With his left hand, he clutched something hard to his ear, something that shrieked brutally.
When he shifted his hand, he discovered that he was holding the receiver of the telephone. From it came the shriek the piercing wail of a phone left off its hook. The phone itself lay on the floor just out of reach.
A long, dumb moment passed before he regained enough of himself to wonder how long ago Joan had hung up on him.
Groaning, he rolled to one side and looked up at a wall clock. He could not read it; his eyes were still too blurted. But through one window he could see the first light of an uncomfortable dawn. He had been unconscious for half the night.
He started to his feet, then slumped down again while pain rang in his head. He feared that he would lose consciousness once more. But after a while, the noise cleared, faded into the general scream of the phone. He was able to get to his knees.
He rested there, looking about him at the controlled orderliness of his living room. Joan's picture and his cup of coffee stood just where he had left them on the table. The jolt of his head on the table edge had not even spilled the coffee.
The sanctuary of the familiar place gave him no consolation. When he tried to concentrate on the room's premeditated neatness, his gaze kept sliding back to the blood-dry, almost black-which crusted the carpet. That stain violated his safety like a chancre. To get away from it, he gripped himself and climbed to his feet.
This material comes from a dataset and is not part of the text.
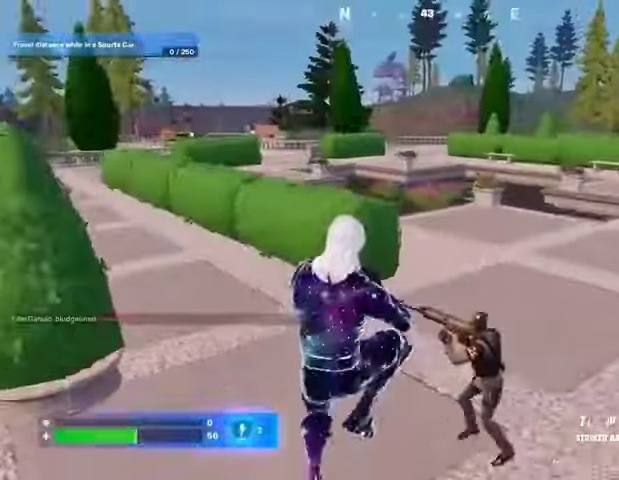
{"buttons": [], "left_stick": "right", "right_stick": "center", "events": [[67, "L1", "down"], [67, "left_stick", "down-right"], [133, "L1", "up"], [200, "L1", "down"], [267, "L1", "up"], [333, "left_stick", "right"]]}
The room reeled as if he had fallen into vertigo, but he steadied himself on the padded arm of the sofa, and after a moment he regained most of his balance. Carefully, as if he were afraid of disturbing a demon, he placed the receiver back on its hook, then sighed deeply as the shriek was chopped out of the air. Its echo continued to ring in his left ear. It disturbed his equilibrium, but he ignored it as best he could. He began to move through the house like a blind man, working his way from support to support-sofa to doorframe to kitchen counter. Then he had to take several unbraced steps to reach the bathroom, but he managed to cross the distance without falling.
He propped himself on the sink, and rested again.
When he had caught his breath, he automatically ran water and lathered his hands-the first step in his rite of cleansing, a vital part of his defence against a relapse. For a time, he scrubbed his hands without raising his head. But at last he looked into the mirror. The sight of his own visage stopped him. He gazed at himself out of raw, self- inflicted eyes, and recognized the face that Elena had sculpted. She had not placed a wound on the forehead of her carving, but his cut only completed the image she had formed of him. He could see a gleam of bone through the caked black blood which darkened his forehead and cheeks, spread down around his eyes, emphasizing them, shadowing them with terrible purposes. The wound and the blood on his grey, gaunt face made him look like a false prophet, a traitor to his own best dreams.
Elena! he cried thickly. What have I done?
Unable to bear the sight of himself, he turned away and glanced numbly around the bathroom. In the fluorescent lighting, the porcelain of the tub and the chromed metal of its dangerous fixtures glinted as if they had nothing whatever to do with weeping. Their blank superficiality seemed to insist that grief and loss were unreal, irrelevant.
He stared at them for a long time, measuring their blankness. Then he limped out of the bathroom. Grimly, deliberately, he left his forehead uncleaned, untouched. He did not choose to repudiate the accusation written there.